Am 26.11.2015 um 10:59 schrieb David Leangen:
Perhaps, but I am not so sure.

I can envision, for instance, configuration parameters on 3 levels:

 1) default parameters (probably provided in the code)
      * reasonable defaults for a generalised environment
      * coded by the developer

 2) default parameters for a specific installation / runtime
      * system values for that particular environment
* provided by the developer, IF the developer is part of the same team

 3) maintenance or operational parameters
      * stuff the operator needs to do to get and keep a system running
* likely related to a particular machine (IP address, port numbers, disk usage…)

What you describe is a typical configuration problem especially when having different evnvironments like dev, test, prod which is absolutely common. Karaf does not yet provide a full solution for this. You can already provide default configs but it is still difficult to express what needs to be configured for the different environments. On the other hand I think that these configs have a different lifecycle than the application code. So I think it needs to be handled separately from features.

I have scoped such a scenario a long time ago here:
http://liquid-reality.de/display/liquid/Software+Development+and+Deployment

This is just an overview of the problem though and does not provide an actual solution.

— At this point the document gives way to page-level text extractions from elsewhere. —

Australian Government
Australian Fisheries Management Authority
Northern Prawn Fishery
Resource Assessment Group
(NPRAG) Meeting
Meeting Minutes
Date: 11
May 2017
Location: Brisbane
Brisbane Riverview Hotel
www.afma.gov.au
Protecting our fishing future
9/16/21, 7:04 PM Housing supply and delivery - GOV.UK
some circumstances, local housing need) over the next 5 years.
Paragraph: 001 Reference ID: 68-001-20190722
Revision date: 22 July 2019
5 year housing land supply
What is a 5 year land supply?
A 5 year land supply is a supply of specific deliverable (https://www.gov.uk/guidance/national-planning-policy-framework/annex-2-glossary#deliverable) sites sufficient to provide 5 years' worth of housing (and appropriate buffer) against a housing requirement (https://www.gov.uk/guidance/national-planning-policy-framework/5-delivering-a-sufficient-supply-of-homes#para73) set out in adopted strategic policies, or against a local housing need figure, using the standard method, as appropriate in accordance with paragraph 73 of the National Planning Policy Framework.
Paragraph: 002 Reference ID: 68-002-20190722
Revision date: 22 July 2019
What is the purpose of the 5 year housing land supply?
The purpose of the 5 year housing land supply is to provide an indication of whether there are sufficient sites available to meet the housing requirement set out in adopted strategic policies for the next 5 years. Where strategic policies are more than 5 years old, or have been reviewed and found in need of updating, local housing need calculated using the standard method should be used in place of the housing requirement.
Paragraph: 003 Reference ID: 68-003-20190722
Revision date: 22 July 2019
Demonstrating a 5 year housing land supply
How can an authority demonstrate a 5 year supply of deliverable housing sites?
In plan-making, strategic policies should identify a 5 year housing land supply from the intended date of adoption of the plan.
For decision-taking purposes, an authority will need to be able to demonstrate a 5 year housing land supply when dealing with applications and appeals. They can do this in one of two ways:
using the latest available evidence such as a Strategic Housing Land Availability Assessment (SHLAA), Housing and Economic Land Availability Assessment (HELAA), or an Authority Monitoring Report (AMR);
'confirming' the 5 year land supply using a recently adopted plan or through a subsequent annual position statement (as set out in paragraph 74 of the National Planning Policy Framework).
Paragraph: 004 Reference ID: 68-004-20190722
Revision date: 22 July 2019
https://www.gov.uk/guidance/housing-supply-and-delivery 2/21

We are also toying with the idea of a “user operator” (kind of a support person, but who interfaces with the OSGi system) or something like that, meaning somebody who can install new users, help users fix problems during runtime, and so on.

The more expertise these operators require (such as OSGi / bundle-level knowledge) the costlier the system becomes.

To get back to the point… enRoute/bndtools seems to promote the idea of an “application bundle”, which pulls in all the required dependencies. If this bundle already provides everything I need to get a “feature” (in the general sense) up and running, then why all the extra cruft around it? All I need to do is detect this “application bundle(s)” in my OBR, and I can just pull in the other requirements. No?
Not sure about the application bundle. What I saw is that bndtools uses the bndrun file to define the requirements for the resolver. I agree that in the application case features are not absolutely required. In fact I talked to Peter Kriens at eclipsecon about it and he is not yet convinced that features are needed. I have also done some tests in bndtools and was able to get cxf as well as jpa + hibernate running just with a obr repo and a bndrun file. The list of bundles / requirements I needed to define was not that big.

On the other hand features can define things that you might overlook when just using a bndrun file. So for example CXF would like to replace certain jdk built in specs and impls for security or performance reasons. These things are more difficult to express in the form of a bndrun file.